I usually just fish when I can and dont really worry about tides, but I know tides effect blackwater bay quite a bit. I have 2 questions:

1. When talking about fishing the bay would slack tide be approx an hour prior to and after high/low tide? I know fish are the most active when the water is moving...would just be considered the rest of the day other than slack tide, or is there a way to tell when the water is moving the most based off the tide charts?

2. I was trying to figure out neap tides, and I guess it is the 2 times of the month when the tide doesnt move (or moves very little) but how much of tide movment is considered neap because this month, according to the charts, .6 movment on the 6th of december looks like the least movement... is that neap?

I appriciate any help


----------



## Austin (Sep 30, 2007)

As far as neap tides go, we usually have one high tide, and one low tide per day. Neap tides for us are when we have 4 tides per day, 2 high and 2 low tides. During neap tides there is very little water movement or change in water level.

As far as when to fish when looking at a tide time, Id say at least an hour or two before the peak time, and an hour afterward. The water movement pretty much comes to a stand still once the high or low point is reached, and will start moving 2-3 hours before the next tide. 

Hope this helps! Good luck


----------



## darsinika (Apr 18, 2010)

*helpful i hope*

FISHINGREMINDER.com


----------



## tim_goblue (May 27, 2012)

Austin said:


> As far as neap tides go, we usually have one high tide, and one low tide per day. Neap tides for us are when we have 4 tides per day, 2 high and 2 low tides. During neap tides there is very little water movement or change in water level.
> 
> As far as when to fish when looking at a tide time, Id say at least an hour or two before the peak time, and an hour afterward. The water movement pretty much comes to a stand still once the high or low point is reached, and will start moving 2-3 hours before the next tide.
> 
> Hope this helps! Good luck


Got the neap tide thing figured out... but correct me if im not understanding the daily tide fishing. At high tide and low tide peaks the water will stop moving for a while (up to an hour each side of peak) so this would "NOT" be the best time to fish.... but a few hours before slack tide and then an hour or so after slack tide "WOULD" be best?
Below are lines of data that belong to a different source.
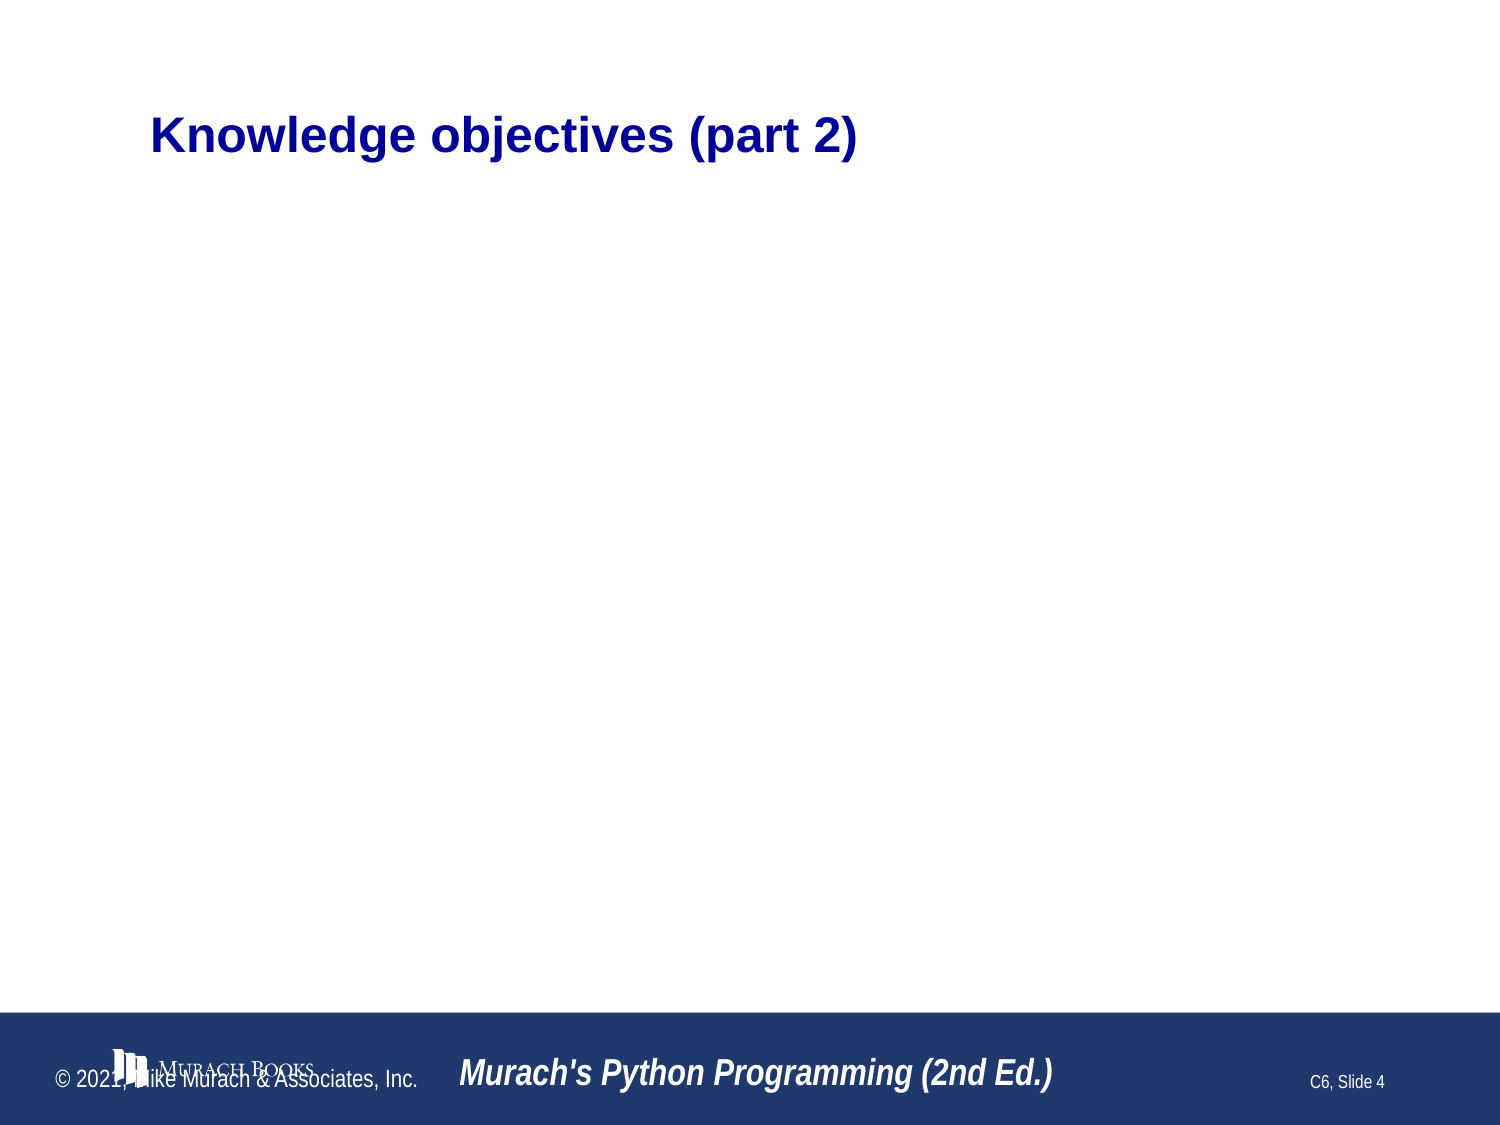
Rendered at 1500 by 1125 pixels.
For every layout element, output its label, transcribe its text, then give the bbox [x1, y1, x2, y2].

slide_number C6, Slide 4 [1087, 1025, 1400, 1100]
title Knowledge objectives (part 2) [150, 102, 1350, 164]
slide_number Murach's Python Programming (2nd Ed.) [463, 1025, 1075, 1100]
footer © 2021, Mike Murach & Associates, Inc. [12, 1025, 463, 1100]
I guess my question can be broken down like this - the water moves most 3hrs to 1hr before peak and again 1hr to 2hrs after peak. The one hour pre and one hour post peak no water is moving and this is called slack tide?

Thanks again.


----------



## Austin (Sep 30, 2007)

From the way I've always understood it, from an hour or two AFTER the tide time until 2-3 hours before the next tide peak is when the water doesn't move much at all.


----------



## tim_goblue (May 27, 2012)

Austin said:


> From the way I've always understood it, from an hour or two AFTER the tide time until 2-3 hours before the next tide peak is when the water doesn't move much at all.


Ok, I can see that too. The slack tide thing at high/low peak is somthing I picked up from SCUBA diving the jetties in destin and didnt know if it applied to the upper bays also. Thanks for the help.


----------